__Brief__:
Update the records by changing "common name" to "everyday name" wherever it appears, leaving every other line as it is. Leave the pictures out of your answer.

________________________________________

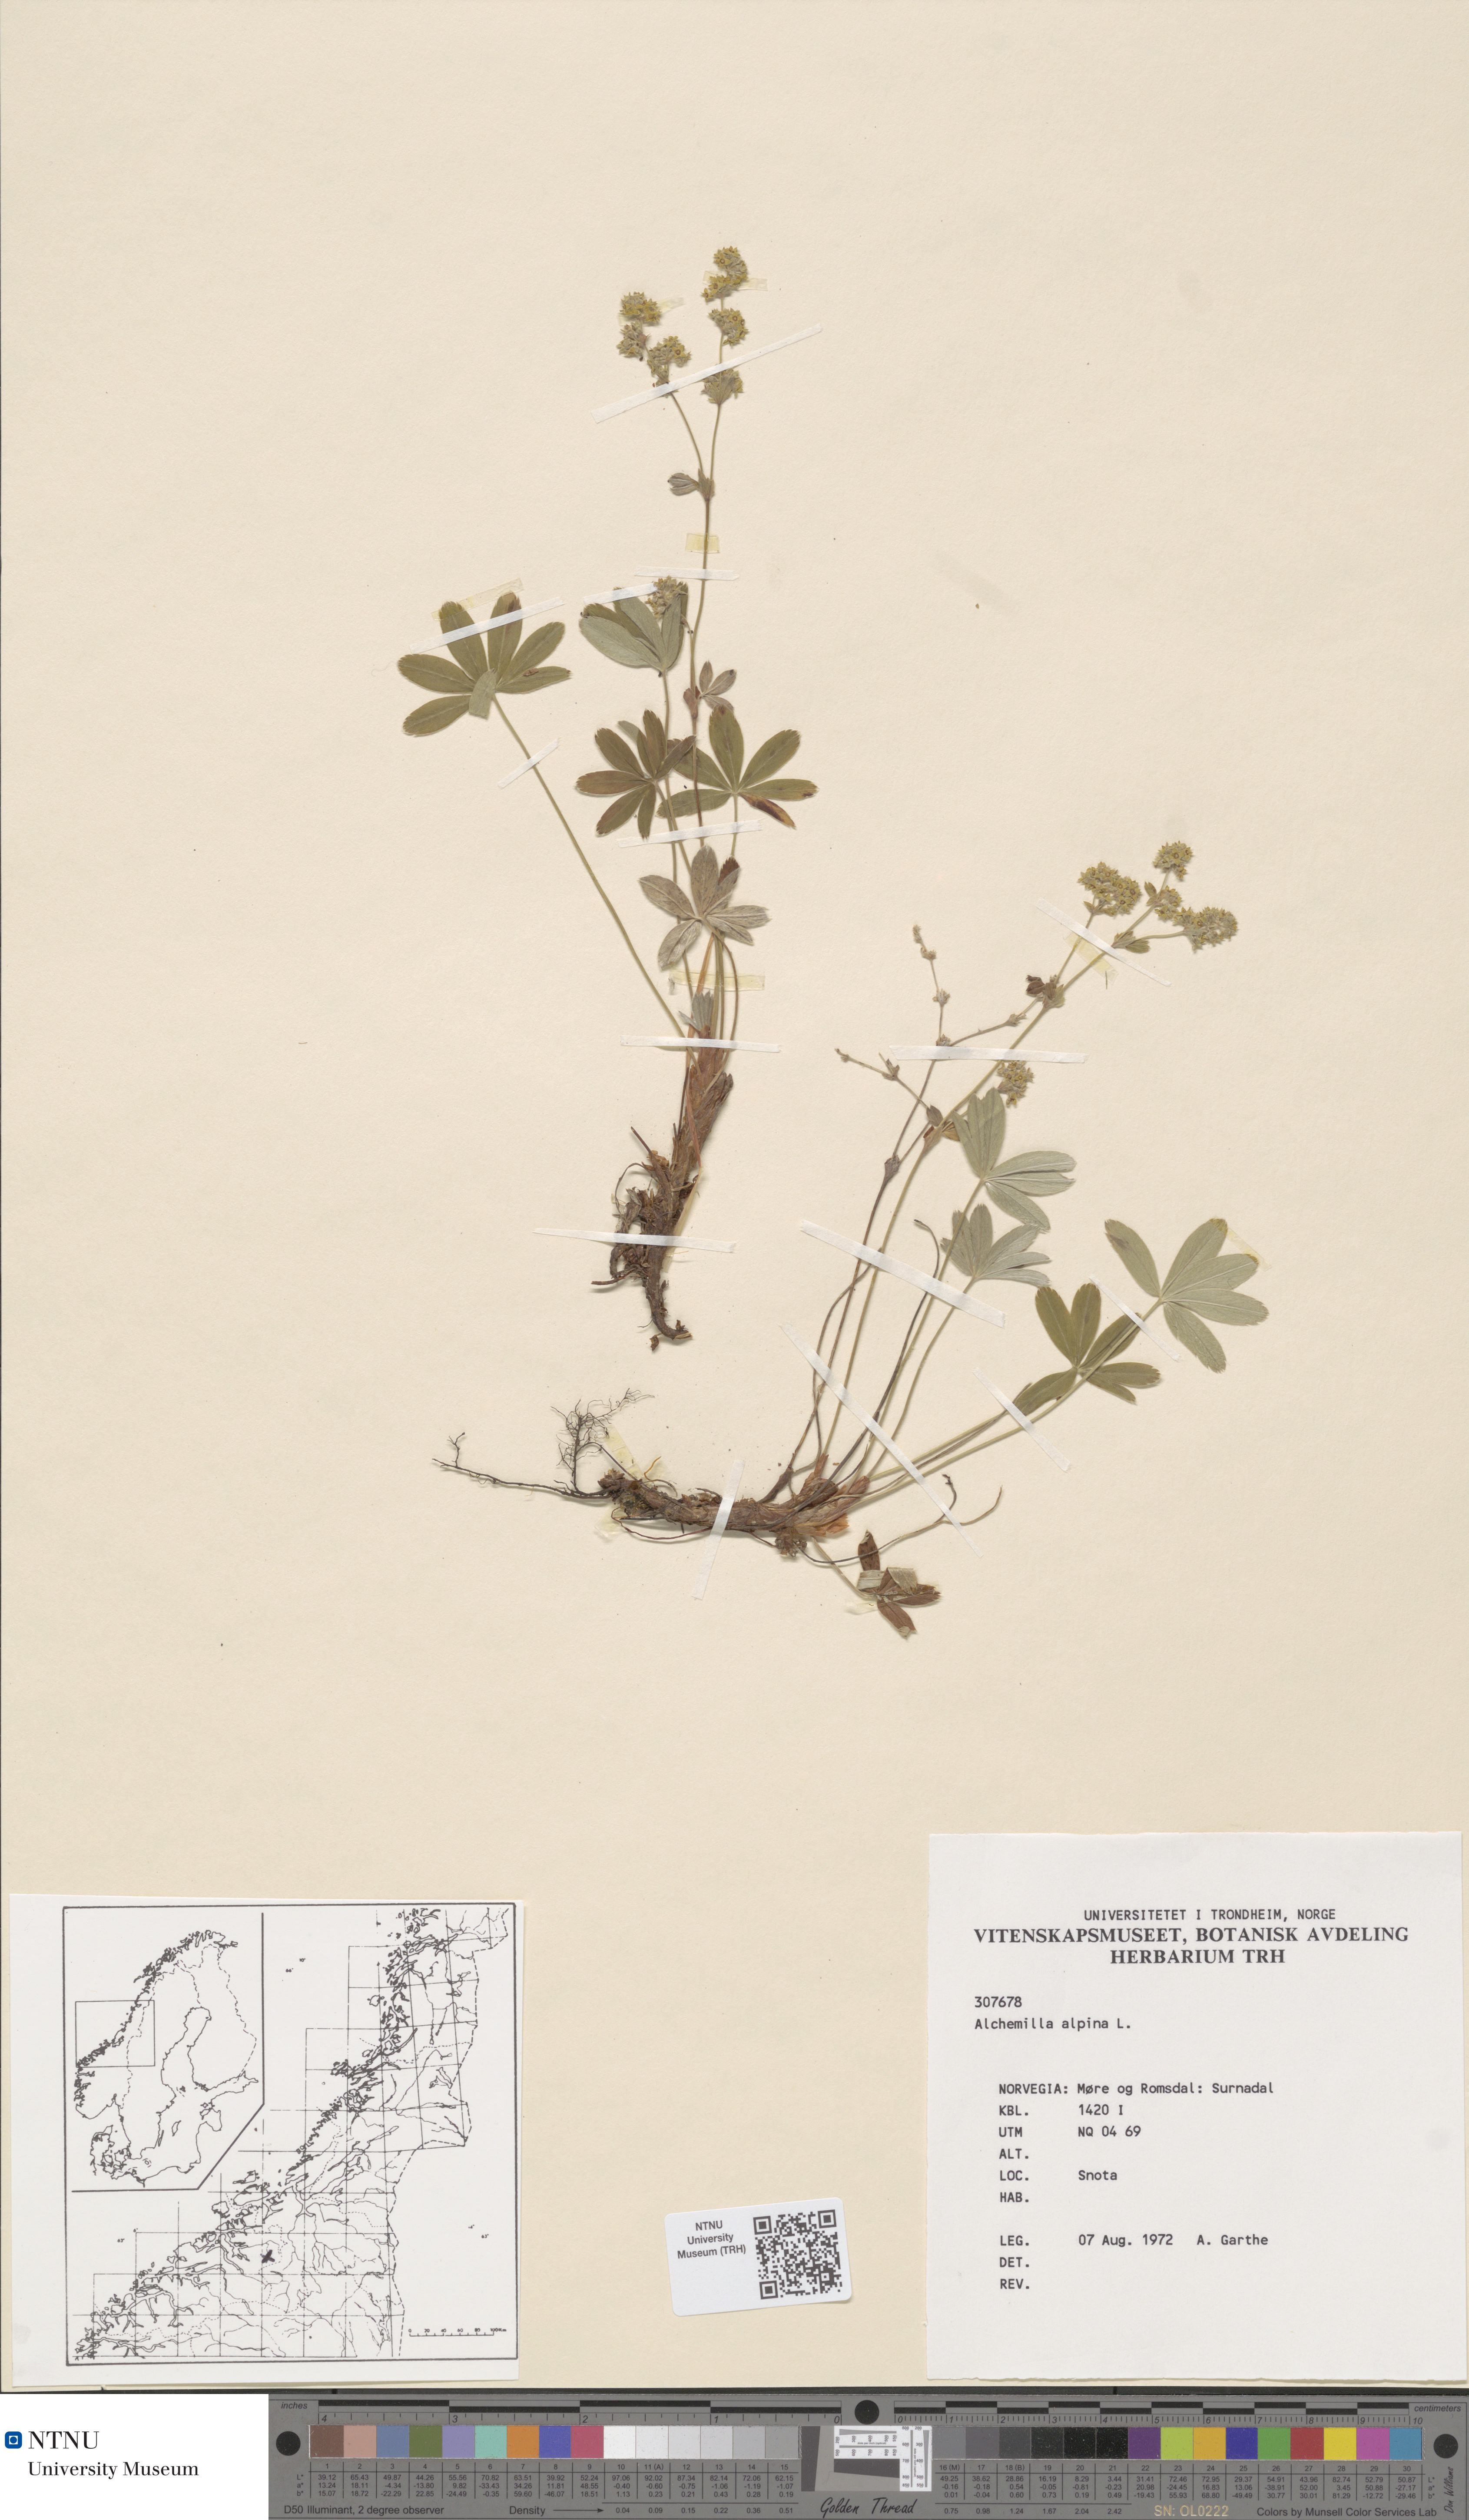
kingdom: Plantae
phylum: Tracheophyta
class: Magnoliopsida
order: Rosales
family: Rosaceae
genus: Alchemilla
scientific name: Alchemilla alpina
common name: Alpine lady's-mantle
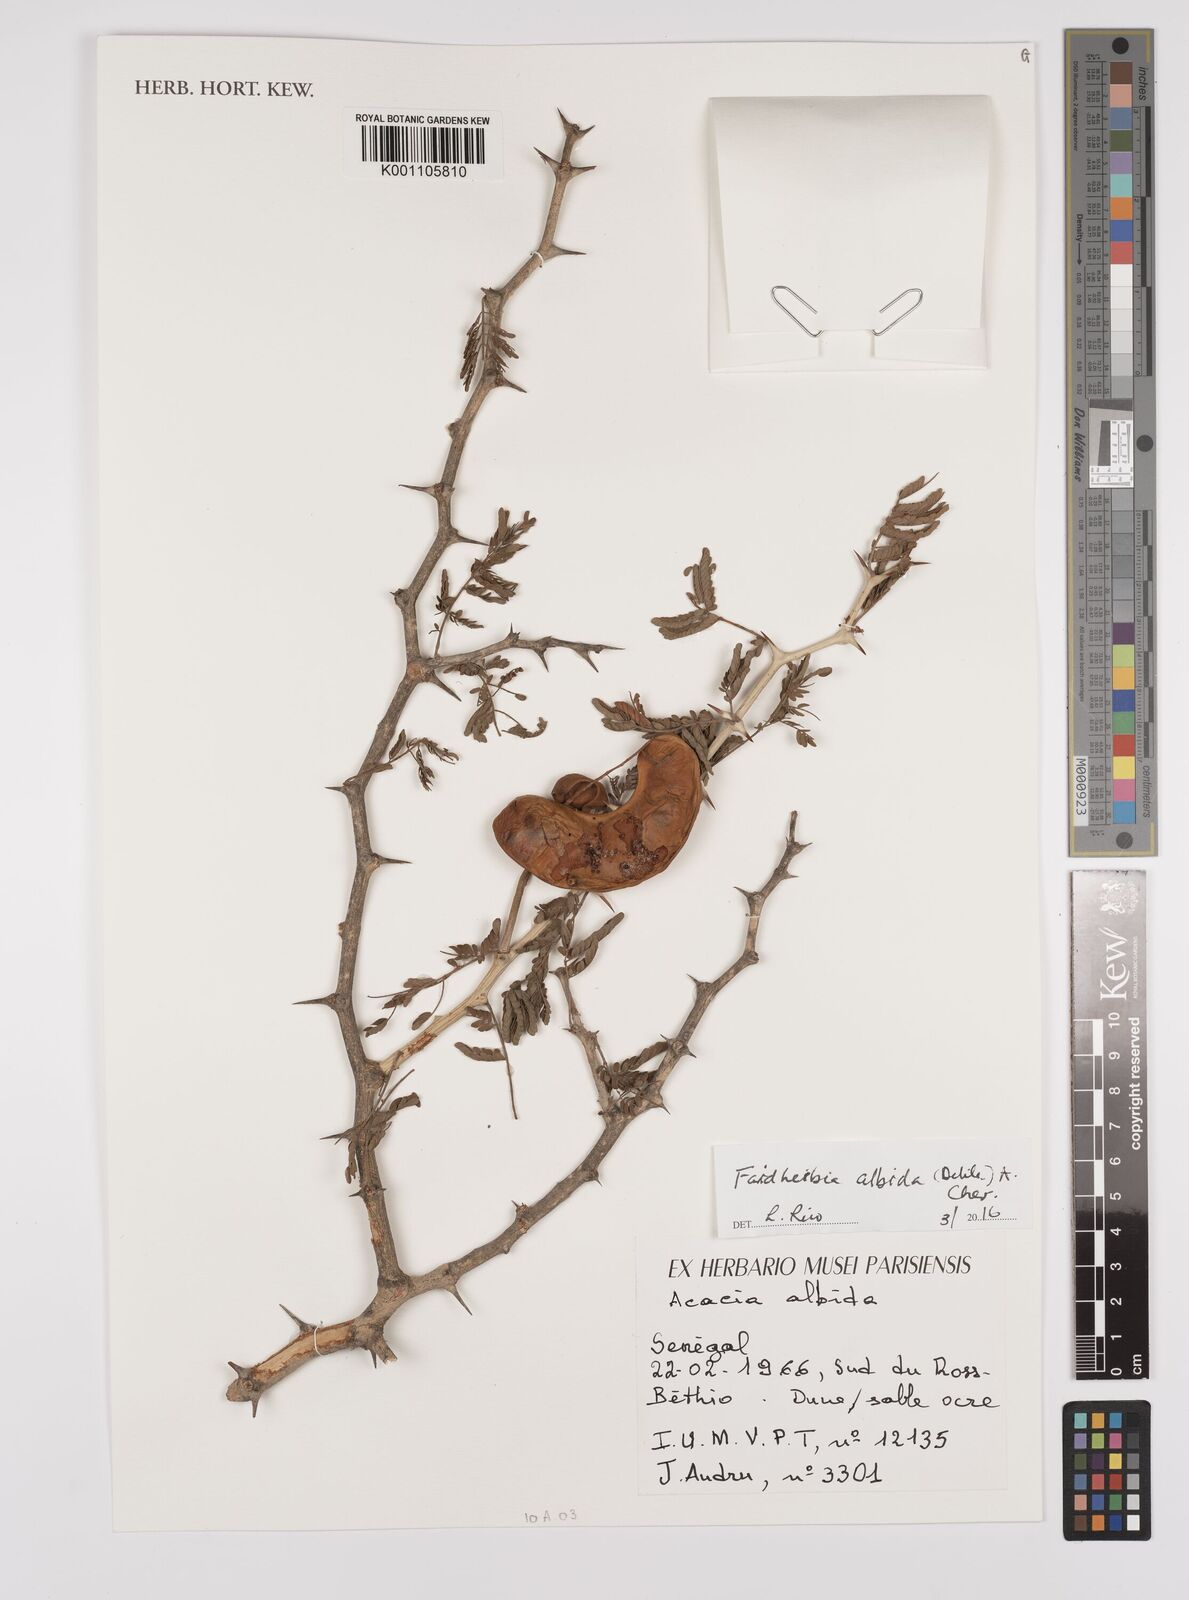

________________________________________

__Answer to this task__:
kingdom: Plantae
phylum: Tracheophyta
class: Magnoliopsida
order: Rosales
family: Rosaceae
genus: Alchemilla
scientific name: Alchemilla alpina
everyday name: Alpine lady's-mantle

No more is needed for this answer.